J Tissue Viability. 2022 Nov 7:S0965-206X(22)00116-4. doi: 10.1016/j.jtv.2022.11.001. Online ahead of print.
BACKGROUND: Subepidermal moisture (SEM) scanning is a novel technology that measures changes in localised oedema. Accumulation of subepidermal oedema is associated with early tissue damage that may lead to a pressure injury.
AIM: The primary study objective was to observe the variations in sacral subepidermal oedema levels over a continuous period of 60-degree head of bed elevation positioning.
METHODS: Healthy adult participants were recruited in this prospective observational study. Participants were positioned at 60-degree head of bed elevation for 120 min and sacral SEM measurements were collected at baseline and in 20 min increments.
RESULTS: A total of 20 participants with a mean age of 39.3 years (SD = 14.7) were recruited. The mean SEM delta value increased 6.3% from 0.46 SEM delta at baseline to 0.49 SEM delta after 120 min, however these differences are not statistically significant (p = .21). There were also no significant findings between SEM delta variations and demographic factors.

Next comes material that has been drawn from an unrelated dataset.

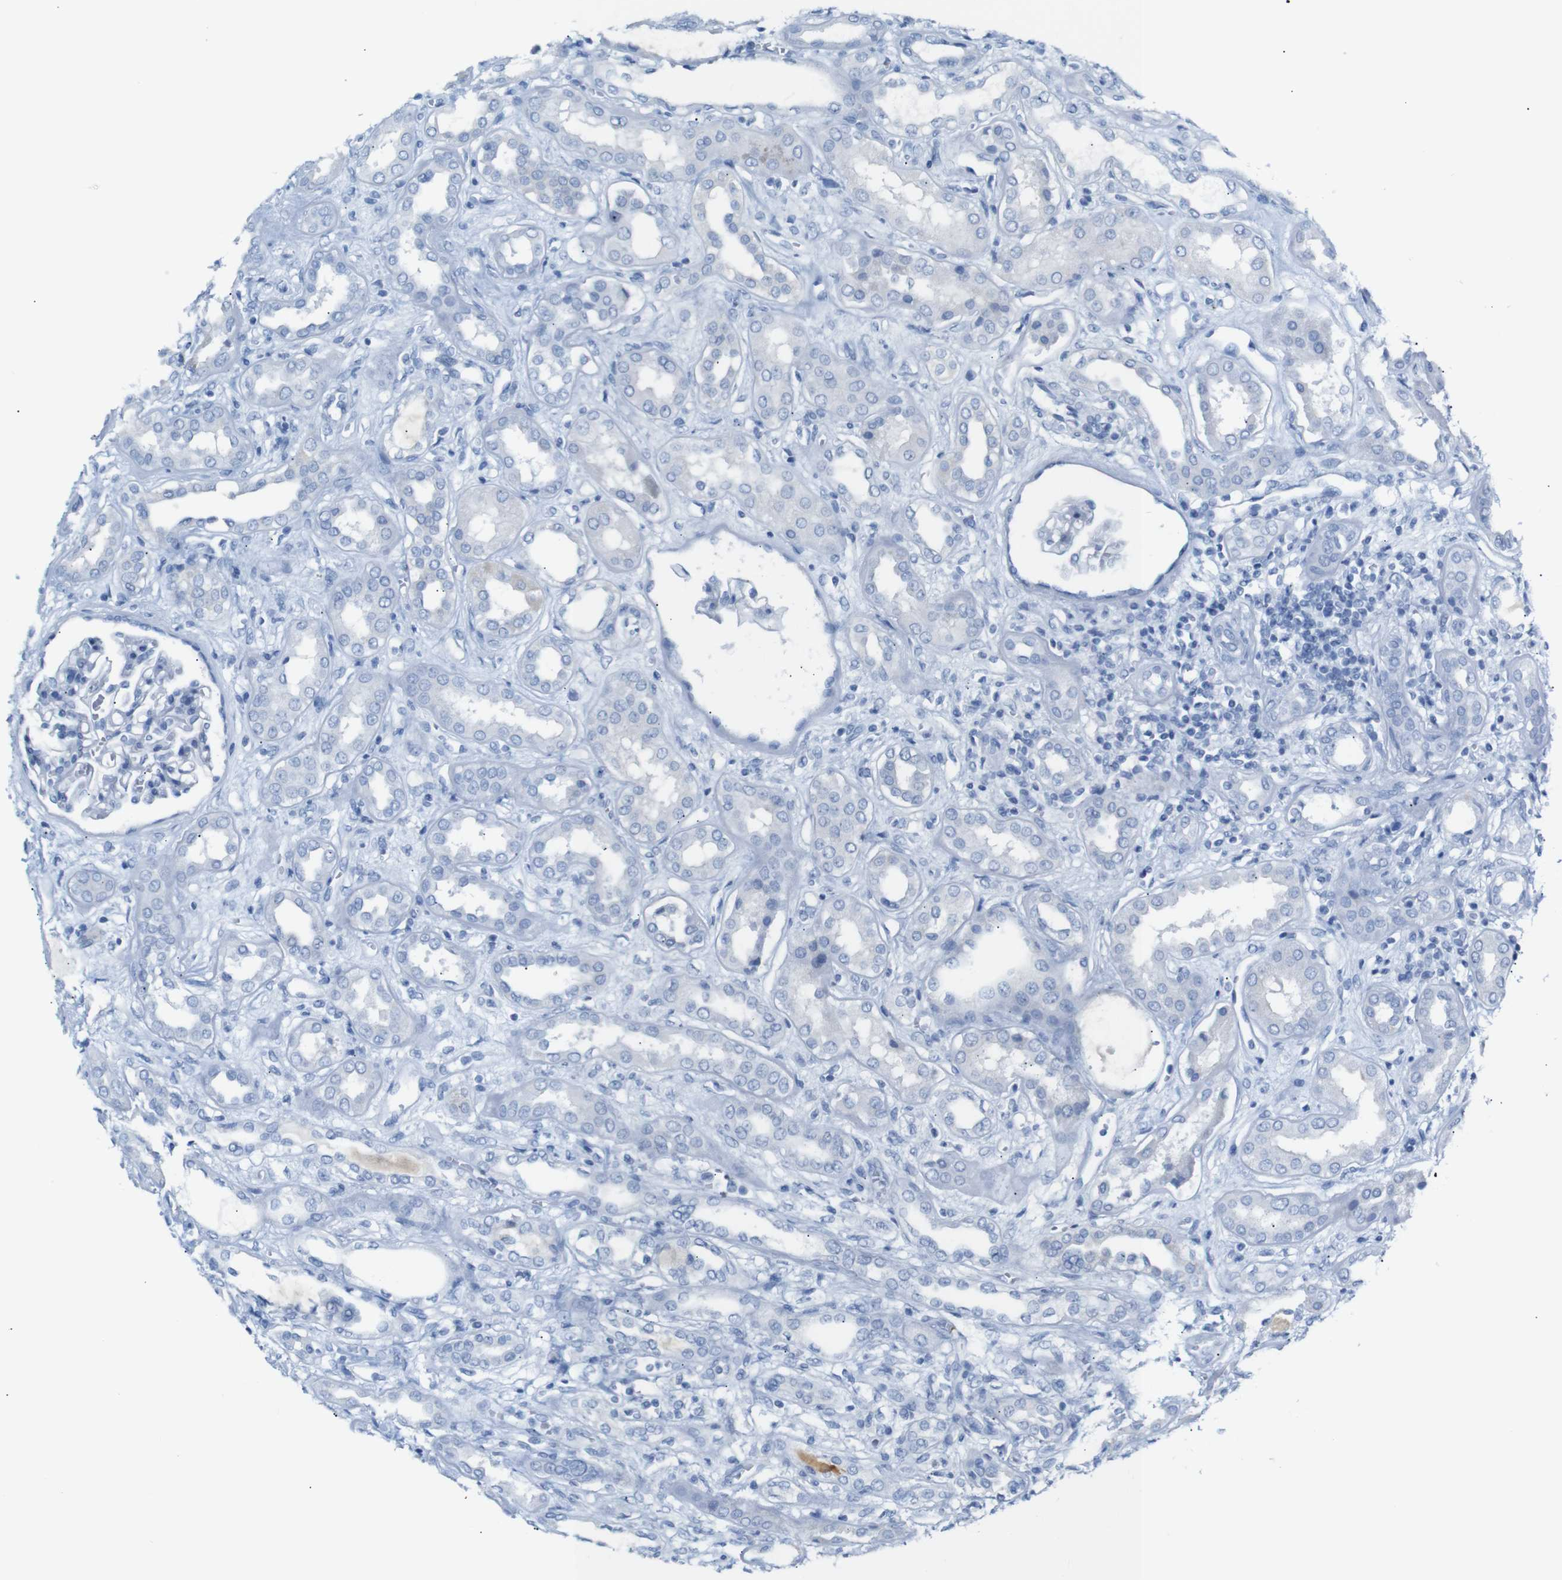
{"staining": {"intensity": "negative", "quantity": "none", "location": "none"}, "tissue": "kidney", "cell_type": "Cells in glomeruli", "image_type": "normal", "snomed": [{"axis": "morphology", "description": "Normal tissue, NOS"}, {"axis": "topography", "description": "Kidney"}], "caption": "The image displays no staining of cells in glomeruli in benign kidney. The staining was performed using DAB to visualize the protein expression in brown, while the nuclei were stained in blue with hematoxylin (Magnification: 20x).", "gene": "ERVMER34", "patient": {"sex": "male", "age": 59}}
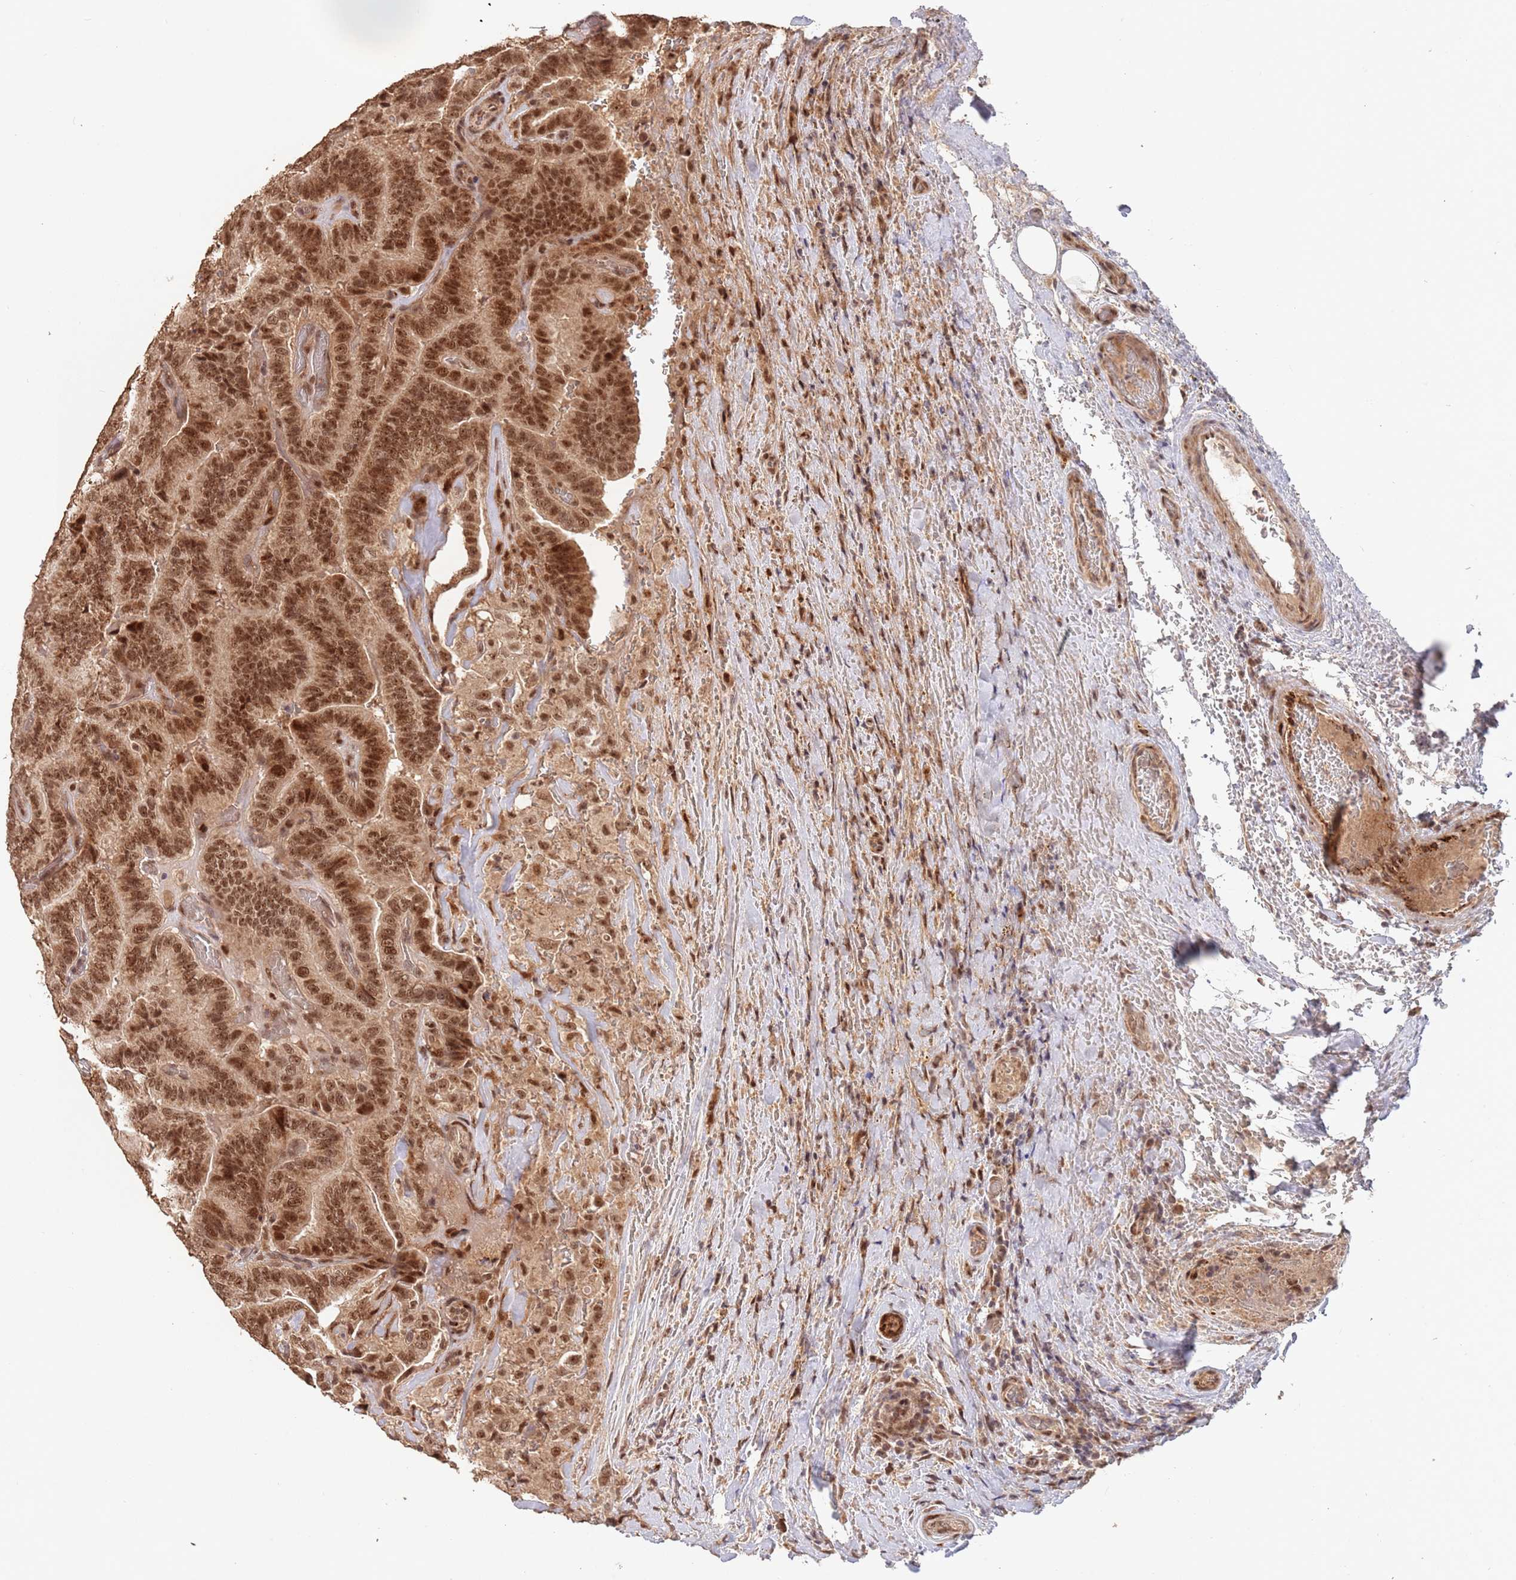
{"staining": {"intensity": "moderate", "quantity": ">75%", "location": "cytoplasmic/membranous,nuclear"}, "tissue": "thyroid cancer", "cell_type": "Tumor cells", "image_type": "cancer", "snomed": [{"axis": "morphology", "description": "Papillary adenocarcinoma, NOS"}, {"axis": "topography", "description": "Thyroid gland"}], "caption": "Human thyroid papillary adenocarcinoma stained with a protein marker demonstrates moderate staining in tumor cells.", "gene": "RFXANK", "patient": {"sex": "male", "age": 61}}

CONCLUSION: In a sample of healthy individuals, 120 min of continuous loading with a 60-degree head of bed elevation did not lead to a significant change in sacral subepidermal oedema levels. Further research on the response of healthy adult tissue under external forces associated with different angles of head of bed positioning may further contribute to our understanding pressure injury prevention.